Another interesting thing that they’ve included in the script is a referrerBypassList, this array contains a list of domains, if your request has one of these domains as the referrer, you’ll bypass the warning. A referrer is part of the http request header which is sent with every request to the server, it tells the server (or in this case, the browser) from where the user has originated. To get the referrer they probably just retrieve it from the global variable document.referrer. I would guess that the reason they’ve included this part is if somebody clicks on a link from Facebook or any other of those domains, the user should be able to take part of the article, even though the user might have read more than five articles that week.
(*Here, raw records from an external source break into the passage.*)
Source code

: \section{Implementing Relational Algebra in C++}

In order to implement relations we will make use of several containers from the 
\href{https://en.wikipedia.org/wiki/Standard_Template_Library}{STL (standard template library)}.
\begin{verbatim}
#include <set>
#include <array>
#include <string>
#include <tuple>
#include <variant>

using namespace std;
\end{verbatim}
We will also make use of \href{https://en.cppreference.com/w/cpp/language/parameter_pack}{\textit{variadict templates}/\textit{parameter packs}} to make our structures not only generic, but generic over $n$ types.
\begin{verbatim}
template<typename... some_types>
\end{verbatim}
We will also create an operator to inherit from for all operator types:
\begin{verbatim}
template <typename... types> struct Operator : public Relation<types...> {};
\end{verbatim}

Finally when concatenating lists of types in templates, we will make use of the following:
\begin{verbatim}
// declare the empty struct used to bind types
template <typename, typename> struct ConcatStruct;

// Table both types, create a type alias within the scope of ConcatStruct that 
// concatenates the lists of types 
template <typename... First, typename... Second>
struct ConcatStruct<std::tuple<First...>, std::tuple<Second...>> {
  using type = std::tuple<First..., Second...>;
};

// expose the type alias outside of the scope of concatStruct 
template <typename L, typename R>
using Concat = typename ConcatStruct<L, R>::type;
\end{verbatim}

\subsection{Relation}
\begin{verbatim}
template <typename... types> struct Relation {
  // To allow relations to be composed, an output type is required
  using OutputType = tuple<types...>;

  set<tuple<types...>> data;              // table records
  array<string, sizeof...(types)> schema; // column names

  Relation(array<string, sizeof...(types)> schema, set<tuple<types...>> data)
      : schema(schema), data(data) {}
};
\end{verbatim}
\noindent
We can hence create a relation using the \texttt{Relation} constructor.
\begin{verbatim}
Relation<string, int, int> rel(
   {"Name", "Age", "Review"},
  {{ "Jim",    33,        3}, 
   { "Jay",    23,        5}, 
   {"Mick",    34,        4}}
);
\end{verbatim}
So let’s see how the function works:

function canbypass( ref ) {
	if (!ref || ref === "") return false;
	var allowedDomains = referrerBypassList;
	for (var i = 0; i < allowedDomains.length; i++) {
		if (referrer.indexOf(domains[i]) != -1) return true;
	return false;

As we can see, they basically only check if the domain part is in the referrer, to test this, install the plugin refControl and change the referrer for

And there you go, you are now able to read as many articles as you want without writing a single line of code.

So the biggest question that is left to answer is this, why do they send everything to the user and rely on client side security? They’ve gone through great lengths to secure the page on the client, even though it falls flat if somebody tries to go around it. If I’d guess, I’d believe there’s a couple of reasons. They want to keep their current Page Rank at Google. Almost all search engines have lots of bots, or spiders, that go around the internet and download pages which are then indexed in to a database. This database is then queried each time a user searches for something, but if the spiders are limited to only five articles and then there’s a complete stop, Helsingin Sanomat articles wouldn’t make it to the top of the search results. Another reason could be because they’re behind an http-accelerator like Varnish or Nginx, which would make it a lot easier to just give the same cached content to everybody.

So what can one do if they’d really want to secure the content from non-paying consumers? There’s probably lots of ways to to do it, some easier, some harder. I’d opt for a user-agent combined with IP filter on the server. A user-agent is a string that is sent in the request header, telling the server what browser you have. All Google’s bots report with the user-agent string “Googlebot/2.1 (+”. The user-agent in itself is insecure as a filter, because just like the referrer, you can spoof it with readily available browser add-on’s. And that’s where the IP filter comes in.

I’d log all request with both their user-agent and their IP, if the IP with a specific user-agent goes over the 5 article limit, I’d start serving the paywall. Some users would be unfairly blocked, like schools or libraries, where you have multiple computers with identical user-agents and the same IP, but we did want to have it secure, right?

Now that we’ve secured the normal user, we’d have to look at the indexing bots, because as earlier stated, we don’t want to limit them in how many pages they can index per week. So every time we get a request with Googlebot (or similar user-agent) we’d make a look up on their IP address. If the owner of the IP-address is Google we’d let it through. We would also flag that user-agent/ip combination for future references (We don’t want to make a look up for each request that they make).

By doing it this way, you can be pretty sure that the paywall will be secured against all client side hacks.